The past three years alone have seen the releases of the likes of Lamar’s To Pimp a Butterfly and Jay-Z’s 4:44. To Pimp a Butterfly and 4:44 are soul-baring personal accounts of the black male experience in contemporary American society. These albums have the potential to resonate deeply with black students navigating their way through predominantly white campuses, as well as with white students trying to understand black issues. 

These artists demonstrate that hip-hop is more than just drugs and alcohol. This simultaneously personal and political music has the ability to connect deeply with mainstream audiences. While Lamar and Jay-Z are well-known by the general population, younger artists are also shaping the genre in groundbreaking ways.

The self-proclaimed boy band Brockhampton is made up of members across a diverse spectrum of race and sexuality. Their
Saturation trilogy, a series of three albums released in 2017, highlight their individual experiences. Joey Bada$$ tackled issues of police brutality and encouraged political awareness on his 2017 album All-Amerikkkan Bada$$, while Vic Mensa candidly discussed his experiences with racial violence, mental health and addiction on his 2017 debut album, The Autobiography. Each of these artists has sent shockwaves through the hip-hop community and can mean a great deal to queer kids trying to find their place in the world, as well as to those who experience issues with mental health and drug abuse. 

Furthermore, female artists such as Beyoncé, Princess Nokia and Kodie Shane are changing what it means to be a woman in hip-hop.

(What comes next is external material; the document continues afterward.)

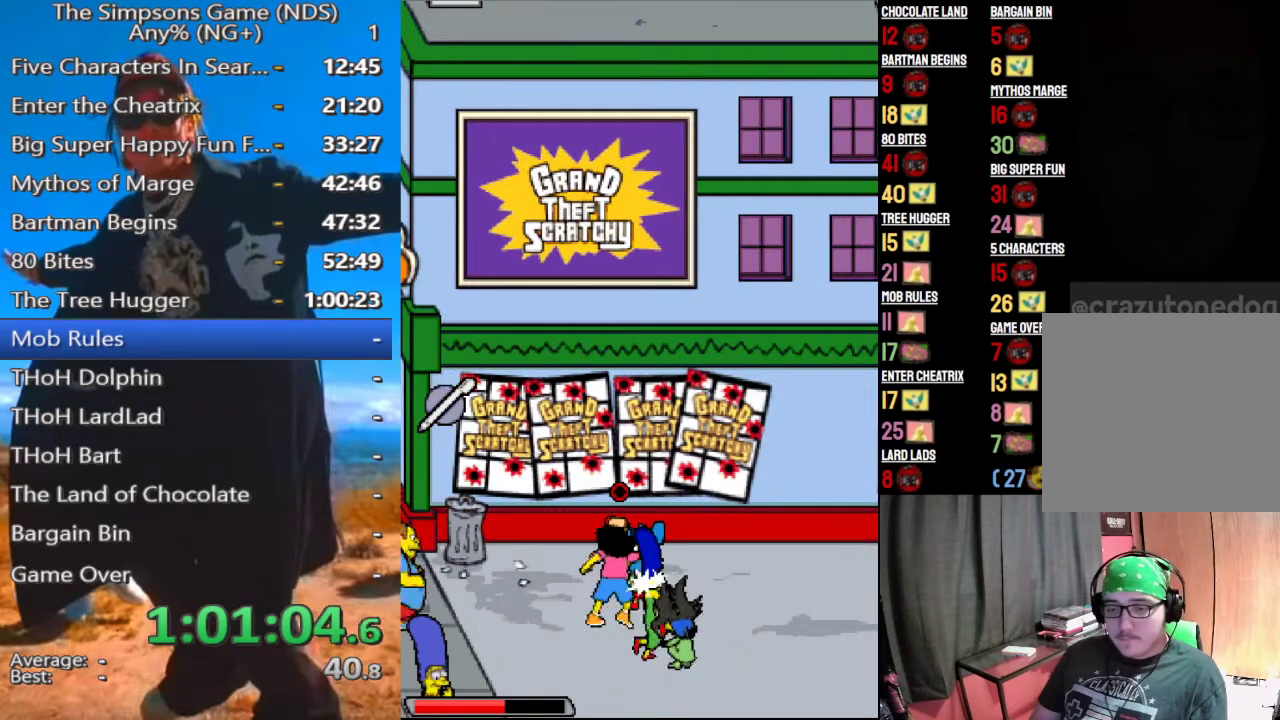
{"buttons": [], "right_stick": "center", "events": [[42, "X", "down"], [125, "X", "up"], [188, "X", "down"], [292, "X", "up"], [375, "X", "down"], [458, "X", "up"]]}
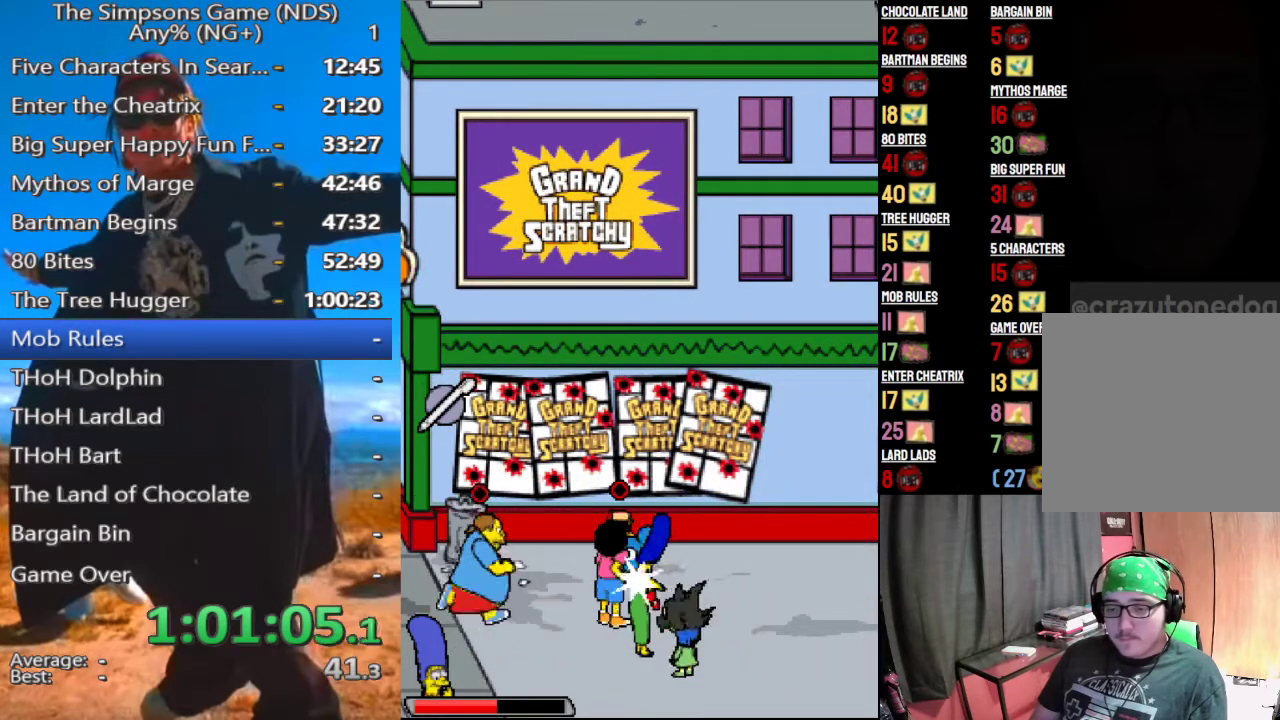
{"buttons": [], "right_stick": "center", "events": [[42, "X", "down"], [125, "X", "up"], [229, "X", "down"], [292, "X", "up"], [375, "X", "down"], [458, "X", "up"]]}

While Beyoncé’s critically acclaimed 2016 album Lemonade is a triumphant take on what it means to be a black woman, Princess Nokia and Kodie Shane are shaping the genre with music that doesn’t shy away from sexual openness and queer issues. 

Unlike those in any other genre today, hip-hop artists bare their souls to speak on issues that matter to marginalized communities, confront controversial topics head-on and promote political activism. If you want to be a more aware, well-rounded individual, turn off the radio, pick up some headphones and press play.  

Braaten is an international relations and global studies junior from Conroe. She is a senior columnist.